Induction of inducible nitric oxide synthase mRNA expression and nitric oxide production from macrophages stimulated with high‐molecular size mite antigen HM1

ABSTRACT Background High-molecular size mite antigen fraction (HM1) induced macrophage activation and prolonged airway inflammation from mite-sensitized mice. In the present study, we investigated the inflammatory factors in the HM1-activated macrophage in both non-immunized splenocytes and bronchoalveolar lavage (BAL) from mite-immunized and HM1-exposed mice. Methods Dermatophagoides farinae feces (Dff) extract was divided into HM1 and HM1-depleted fraction (DH) by size-exclusion chromatography.

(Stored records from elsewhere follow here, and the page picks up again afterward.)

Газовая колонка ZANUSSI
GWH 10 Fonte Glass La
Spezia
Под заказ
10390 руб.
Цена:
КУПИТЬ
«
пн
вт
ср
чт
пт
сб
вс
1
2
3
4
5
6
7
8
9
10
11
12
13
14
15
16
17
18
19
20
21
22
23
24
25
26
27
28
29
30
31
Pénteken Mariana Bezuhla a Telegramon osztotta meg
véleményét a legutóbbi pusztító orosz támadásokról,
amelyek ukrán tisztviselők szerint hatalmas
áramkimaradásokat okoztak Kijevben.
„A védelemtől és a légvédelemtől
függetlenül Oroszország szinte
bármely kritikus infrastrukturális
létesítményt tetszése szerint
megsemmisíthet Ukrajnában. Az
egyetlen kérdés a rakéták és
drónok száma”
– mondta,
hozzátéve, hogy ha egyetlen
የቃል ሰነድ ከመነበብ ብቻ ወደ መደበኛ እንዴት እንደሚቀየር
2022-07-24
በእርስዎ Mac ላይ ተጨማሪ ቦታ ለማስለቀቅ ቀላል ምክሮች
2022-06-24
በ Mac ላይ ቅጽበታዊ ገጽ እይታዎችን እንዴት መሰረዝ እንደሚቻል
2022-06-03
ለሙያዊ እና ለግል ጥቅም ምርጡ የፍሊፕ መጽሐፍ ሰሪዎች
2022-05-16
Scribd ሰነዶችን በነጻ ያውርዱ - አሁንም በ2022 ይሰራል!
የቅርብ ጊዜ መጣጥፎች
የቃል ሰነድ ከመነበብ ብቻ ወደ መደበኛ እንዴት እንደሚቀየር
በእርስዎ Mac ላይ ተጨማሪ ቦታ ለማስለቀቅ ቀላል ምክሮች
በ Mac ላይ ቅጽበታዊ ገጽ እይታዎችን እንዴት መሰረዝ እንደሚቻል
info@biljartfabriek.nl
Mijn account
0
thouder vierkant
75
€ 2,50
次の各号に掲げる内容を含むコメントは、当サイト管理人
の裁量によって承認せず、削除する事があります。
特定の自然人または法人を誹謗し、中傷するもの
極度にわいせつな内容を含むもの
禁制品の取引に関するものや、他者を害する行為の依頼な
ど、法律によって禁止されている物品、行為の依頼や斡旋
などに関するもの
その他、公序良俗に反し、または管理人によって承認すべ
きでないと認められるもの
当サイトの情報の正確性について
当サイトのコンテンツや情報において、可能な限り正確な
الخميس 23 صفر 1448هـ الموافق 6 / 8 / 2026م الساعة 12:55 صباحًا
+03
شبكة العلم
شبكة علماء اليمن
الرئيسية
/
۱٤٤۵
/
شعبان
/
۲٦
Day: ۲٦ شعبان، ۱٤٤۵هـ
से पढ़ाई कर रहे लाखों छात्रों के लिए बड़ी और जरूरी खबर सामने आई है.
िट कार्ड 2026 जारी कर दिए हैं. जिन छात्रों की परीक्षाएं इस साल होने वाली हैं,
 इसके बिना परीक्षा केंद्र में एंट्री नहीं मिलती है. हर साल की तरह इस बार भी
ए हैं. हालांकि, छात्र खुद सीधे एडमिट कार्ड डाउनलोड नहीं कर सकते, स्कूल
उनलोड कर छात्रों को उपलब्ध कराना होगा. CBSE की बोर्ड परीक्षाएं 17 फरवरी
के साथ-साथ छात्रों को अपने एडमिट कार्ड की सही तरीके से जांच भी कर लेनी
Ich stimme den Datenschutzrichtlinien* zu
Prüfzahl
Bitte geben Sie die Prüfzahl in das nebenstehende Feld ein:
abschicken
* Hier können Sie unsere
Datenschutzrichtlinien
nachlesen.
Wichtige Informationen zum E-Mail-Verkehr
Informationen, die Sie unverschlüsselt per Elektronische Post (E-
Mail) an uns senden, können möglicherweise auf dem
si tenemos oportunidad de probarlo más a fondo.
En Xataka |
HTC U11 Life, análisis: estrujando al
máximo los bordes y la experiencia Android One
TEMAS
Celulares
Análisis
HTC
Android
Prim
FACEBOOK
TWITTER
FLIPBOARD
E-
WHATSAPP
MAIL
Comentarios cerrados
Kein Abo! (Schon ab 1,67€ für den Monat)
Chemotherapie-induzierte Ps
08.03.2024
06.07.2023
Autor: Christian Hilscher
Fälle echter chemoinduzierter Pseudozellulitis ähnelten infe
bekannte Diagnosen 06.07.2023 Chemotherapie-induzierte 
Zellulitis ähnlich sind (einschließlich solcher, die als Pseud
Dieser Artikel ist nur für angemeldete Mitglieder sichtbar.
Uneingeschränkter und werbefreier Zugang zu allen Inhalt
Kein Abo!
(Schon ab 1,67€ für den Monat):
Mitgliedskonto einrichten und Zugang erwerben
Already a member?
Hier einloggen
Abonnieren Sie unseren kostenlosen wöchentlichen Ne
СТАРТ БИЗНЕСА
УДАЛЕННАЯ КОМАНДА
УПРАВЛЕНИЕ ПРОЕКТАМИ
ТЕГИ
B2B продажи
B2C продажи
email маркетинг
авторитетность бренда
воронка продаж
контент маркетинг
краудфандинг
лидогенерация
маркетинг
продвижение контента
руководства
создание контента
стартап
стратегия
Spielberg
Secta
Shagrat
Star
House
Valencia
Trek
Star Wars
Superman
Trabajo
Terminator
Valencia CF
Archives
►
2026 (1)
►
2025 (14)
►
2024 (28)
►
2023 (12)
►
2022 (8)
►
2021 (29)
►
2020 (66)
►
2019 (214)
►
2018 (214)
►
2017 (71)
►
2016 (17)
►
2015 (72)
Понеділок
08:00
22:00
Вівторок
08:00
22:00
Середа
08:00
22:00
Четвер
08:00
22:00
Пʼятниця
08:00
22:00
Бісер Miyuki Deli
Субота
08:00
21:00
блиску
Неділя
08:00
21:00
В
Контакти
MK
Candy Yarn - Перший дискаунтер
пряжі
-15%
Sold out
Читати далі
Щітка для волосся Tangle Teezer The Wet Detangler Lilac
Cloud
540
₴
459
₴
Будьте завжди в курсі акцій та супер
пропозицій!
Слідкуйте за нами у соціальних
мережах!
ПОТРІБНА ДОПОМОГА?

Transcriptional gene induction of the pro-inflammatory cytokines tumor necrosis factor (TNF)-α and interleukin (IL)-12 and cytokine-inducible nitric oxide synthase (iNOS) in splenic macrophages stimulated with HM1 or DH was analyzed by using semiquantitative reverse transcription–polymerase chain reaction. Nitric oxide (NO) production was measured by using diaminofluoresceins (DAF), fluorescence indicators. Results Gene expression of TNF-α, IL-12 p40 and iNOS was observed with HM1 stimulation of splenic macrophages from non-immunized mice. In addition, the release of NO induced by HM1-stimulated splenic macrophages increased in a dose-dependent manner. However, splenic macrophages stimulated with DH induced TNF-α and IL-12 p40, but not iNOS, gene expression. Similarly, significant iNOS mRNA expression was detected in alveolar macrophages recovered from HM1-exposed mice, but not from DH-exposed mice. Conclusion In the present study, HM1 induced iNOS mRNA expression and NO production both in vitro and in vivo . The present results suggest that the ability of HM1 to induce NO production may be one of the causes aggravating airway inflammation in HM1-exposed mice.